## EXERCISE PASSAGE
----------

Fueled by the highly contagious delta variant, COVID-19 cases continued to escalate in Nebraska last week, marking a sixth straight week of increases.
The state recorded 1,611 cases for the week ending Friday, up from 978 the previous week and more than double the 690 the week before that.
Cases in Nebraska increased at a faster rate than they did nationally, with Nebraska’s 65% growth in cases last week ranking 15th highest among states.
The state’s per-capita case rate, however, remained well below the national average and ranks 30th nationally. The Southern states of Louisiana, Florida, Arkansas, Alabama and Mississippi had the nation’s highest per-capita case rates. Several states in Nebraska’s region, however, were among those experiencing the most serious outbreaks, including Missouri at No. 6, Oklahoma at No. 7, Kansas at 11 and Wyoming at 18.
In Nebraska, hospitalizations also continued to rise, with the seven-day average of 126 up 25% from 101 the previous week. The state reported no new COVID deaths in the past seven days — the state’s pandemic death toll remained at 2,280.

----------

## SUPPLIED ENTRIES
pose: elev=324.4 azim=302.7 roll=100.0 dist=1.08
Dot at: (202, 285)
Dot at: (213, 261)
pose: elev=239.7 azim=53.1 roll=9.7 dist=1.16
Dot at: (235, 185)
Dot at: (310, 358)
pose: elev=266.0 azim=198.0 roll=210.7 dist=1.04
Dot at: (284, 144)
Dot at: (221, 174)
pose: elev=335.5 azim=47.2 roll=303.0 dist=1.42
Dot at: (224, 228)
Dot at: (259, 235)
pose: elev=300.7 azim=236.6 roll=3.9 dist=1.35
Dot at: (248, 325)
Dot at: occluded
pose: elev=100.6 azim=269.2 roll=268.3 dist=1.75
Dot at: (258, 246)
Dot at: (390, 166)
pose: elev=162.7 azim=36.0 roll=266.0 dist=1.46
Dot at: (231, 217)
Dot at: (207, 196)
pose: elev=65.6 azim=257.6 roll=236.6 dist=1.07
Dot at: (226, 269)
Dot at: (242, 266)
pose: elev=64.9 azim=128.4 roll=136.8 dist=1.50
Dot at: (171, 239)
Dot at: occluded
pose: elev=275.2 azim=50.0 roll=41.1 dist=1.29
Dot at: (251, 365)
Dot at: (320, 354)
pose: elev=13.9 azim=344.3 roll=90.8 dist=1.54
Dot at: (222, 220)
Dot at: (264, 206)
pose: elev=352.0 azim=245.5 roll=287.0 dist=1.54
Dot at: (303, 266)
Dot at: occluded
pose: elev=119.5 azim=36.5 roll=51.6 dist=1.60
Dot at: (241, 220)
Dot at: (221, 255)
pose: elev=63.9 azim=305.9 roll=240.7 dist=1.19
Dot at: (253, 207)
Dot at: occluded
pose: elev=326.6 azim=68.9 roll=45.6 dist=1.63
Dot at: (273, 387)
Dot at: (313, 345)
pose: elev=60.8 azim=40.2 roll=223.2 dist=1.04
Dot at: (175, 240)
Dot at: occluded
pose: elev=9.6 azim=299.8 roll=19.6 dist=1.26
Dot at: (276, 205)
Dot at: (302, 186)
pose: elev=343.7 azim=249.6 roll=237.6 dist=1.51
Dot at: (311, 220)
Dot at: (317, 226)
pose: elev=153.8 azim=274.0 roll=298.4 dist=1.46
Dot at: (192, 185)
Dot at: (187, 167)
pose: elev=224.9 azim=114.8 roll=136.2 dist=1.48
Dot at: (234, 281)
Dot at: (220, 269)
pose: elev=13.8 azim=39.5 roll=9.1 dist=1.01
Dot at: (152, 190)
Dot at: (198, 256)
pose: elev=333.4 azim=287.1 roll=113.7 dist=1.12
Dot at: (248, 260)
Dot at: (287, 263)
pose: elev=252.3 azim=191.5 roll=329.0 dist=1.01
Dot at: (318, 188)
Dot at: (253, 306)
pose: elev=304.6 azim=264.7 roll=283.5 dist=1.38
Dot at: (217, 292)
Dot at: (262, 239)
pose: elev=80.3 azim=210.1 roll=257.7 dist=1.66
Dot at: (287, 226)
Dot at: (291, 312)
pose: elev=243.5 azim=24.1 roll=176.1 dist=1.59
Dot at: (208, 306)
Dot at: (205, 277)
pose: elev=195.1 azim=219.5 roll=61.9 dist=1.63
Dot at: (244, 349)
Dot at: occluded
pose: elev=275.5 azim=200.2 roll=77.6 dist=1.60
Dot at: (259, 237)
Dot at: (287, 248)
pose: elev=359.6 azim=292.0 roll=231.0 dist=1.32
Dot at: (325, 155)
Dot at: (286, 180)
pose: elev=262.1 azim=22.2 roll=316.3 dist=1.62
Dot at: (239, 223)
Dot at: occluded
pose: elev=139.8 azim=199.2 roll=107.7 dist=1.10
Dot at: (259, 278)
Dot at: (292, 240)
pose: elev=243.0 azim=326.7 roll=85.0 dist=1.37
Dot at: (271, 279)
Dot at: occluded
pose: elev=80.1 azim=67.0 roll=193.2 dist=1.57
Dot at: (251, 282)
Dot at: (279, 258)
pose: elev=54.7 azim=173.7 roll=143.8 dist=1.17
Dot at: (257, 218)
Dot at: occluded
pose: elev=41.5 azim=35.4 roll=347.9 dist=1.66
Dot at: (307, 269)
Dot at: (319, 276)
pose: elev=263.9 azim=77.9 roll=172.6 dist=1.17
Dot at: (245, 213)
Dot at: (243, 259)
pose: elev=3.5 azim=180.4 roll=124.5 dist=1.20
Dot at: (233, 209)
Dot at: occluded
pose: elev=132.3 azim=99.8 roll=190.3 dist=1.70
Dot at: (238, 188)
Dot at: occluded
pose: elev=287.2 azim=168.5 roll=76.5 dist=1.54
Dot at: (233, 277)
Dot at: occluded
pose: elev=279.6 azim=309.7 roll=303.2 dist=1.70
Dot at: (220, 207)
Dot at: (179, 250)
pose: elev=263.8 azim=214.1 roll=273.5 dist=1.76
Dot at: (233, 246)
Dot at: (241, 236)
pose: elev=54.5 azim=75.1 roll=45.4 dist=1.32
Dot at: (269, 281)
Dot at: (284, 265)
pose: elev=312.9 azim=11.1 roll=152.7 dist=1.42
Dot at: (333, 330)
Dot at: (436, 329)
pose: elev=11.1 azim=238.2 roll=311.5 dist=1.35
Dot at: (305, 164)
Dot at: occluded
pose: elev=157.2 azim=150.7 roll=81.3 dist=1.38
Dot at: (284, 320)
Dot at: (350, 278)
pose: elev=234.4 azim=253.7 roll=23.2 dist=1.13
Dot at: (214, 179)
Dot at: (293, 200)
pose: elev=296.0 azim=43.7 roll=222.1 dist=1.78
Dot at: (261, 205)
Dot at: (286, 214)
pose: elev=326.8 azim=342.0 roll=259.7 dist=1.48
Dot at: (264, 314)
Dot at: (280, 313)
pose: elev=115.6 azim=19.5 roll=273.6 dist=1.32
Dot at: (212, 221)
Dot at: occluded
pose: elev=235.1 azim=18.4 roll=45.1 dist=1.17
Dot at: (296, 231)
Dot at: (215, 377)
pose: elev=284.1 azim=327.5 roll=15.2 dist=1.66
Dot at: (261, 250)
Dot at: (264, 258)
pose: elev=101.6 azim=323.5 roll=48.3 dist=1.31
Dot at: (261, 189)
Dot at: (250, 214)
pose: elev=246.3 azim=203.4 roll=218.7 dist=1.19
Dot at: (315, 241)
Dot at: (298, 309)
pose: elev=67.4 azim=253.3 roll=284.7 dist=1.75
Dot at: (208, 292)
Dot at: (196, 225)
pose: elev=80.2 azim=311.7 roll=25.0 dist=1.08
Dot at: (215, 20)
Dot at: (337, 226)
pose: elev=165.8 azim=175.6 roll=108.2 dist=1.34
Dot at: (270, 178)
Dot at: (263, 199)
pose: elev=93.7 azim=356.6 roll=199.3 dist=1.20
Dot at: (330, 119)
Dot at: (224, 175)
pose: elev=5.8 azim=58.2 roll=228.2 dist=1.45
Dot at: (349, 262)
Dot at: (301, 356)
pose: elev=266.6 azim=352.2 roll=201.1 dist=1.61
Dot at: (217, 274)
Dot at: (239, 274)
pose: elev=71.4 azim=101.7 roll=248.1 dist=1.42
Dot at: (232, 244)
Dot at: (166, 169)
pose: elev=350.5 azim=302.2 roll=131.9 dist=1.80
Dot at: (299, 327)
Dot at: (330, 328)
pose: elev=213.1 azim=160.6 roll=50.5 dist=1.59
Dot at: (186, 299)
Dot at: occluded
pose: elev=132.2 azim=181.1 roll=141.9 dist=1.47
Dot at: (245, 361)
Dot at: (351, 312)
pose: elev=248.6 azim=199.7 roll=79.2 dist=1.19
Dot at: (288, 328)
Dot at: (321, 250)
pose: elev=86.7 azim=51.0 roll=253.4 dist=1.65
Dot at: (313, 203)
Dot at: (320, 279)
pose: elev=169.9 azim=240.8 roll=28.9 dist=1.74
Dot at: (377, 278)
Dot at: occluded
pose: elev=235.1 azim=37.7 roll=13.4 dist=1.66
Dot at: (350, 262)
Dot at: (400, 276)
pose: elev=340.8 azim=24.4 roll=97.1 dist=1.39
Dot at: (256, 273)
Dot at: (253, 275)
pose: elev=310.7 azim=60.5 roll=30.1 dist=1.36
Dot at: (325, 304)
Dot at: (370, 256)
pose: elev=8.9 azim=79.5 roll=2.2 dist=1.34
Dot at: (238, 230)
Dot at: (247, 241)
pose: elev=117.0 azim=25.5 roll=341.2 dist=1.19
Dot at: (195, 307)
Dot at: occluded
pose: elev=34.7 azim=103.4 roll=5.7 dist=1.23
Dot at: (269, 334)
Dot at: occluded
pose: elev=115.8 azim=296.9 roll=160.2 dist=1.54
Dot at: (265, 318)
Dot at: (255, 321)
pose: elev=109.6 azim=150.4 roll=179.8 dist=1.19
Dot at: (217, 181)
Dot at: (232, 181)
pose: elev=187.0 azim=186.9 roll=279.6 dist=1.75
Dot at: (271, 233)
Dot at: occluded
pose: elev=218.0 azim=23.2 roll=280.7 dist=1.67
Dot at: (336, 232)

----------

## EXERCISE REQUIREMENTS
A. Name every Southern state that the Nebraska COVID-19 report lists as having the nation's highest per-capita case rates.
B. According to the Nebraska COVID-19 report, what was the state's seven-day average of hospitalizations?
C. Translate this sentence from the Nebraska COVID-19 report into French: "The state reported no new COVID deaths in the past seven days — the state’s pandemic death toll remained at 2,280."
The records are not required for any of this work.

## SOLUTIONS TO THE PROBLEMS
A. Louisiana, Florida, Arkansas, Alabama, Mississippi

B. 126, up 25% from 101 the previous week.

C. L'État n'a signalé aucun nouveau décès lié à la COVID au cours des sept derniers jours — le bilan des décès de la pandémie dans l'État est resté à 2 280.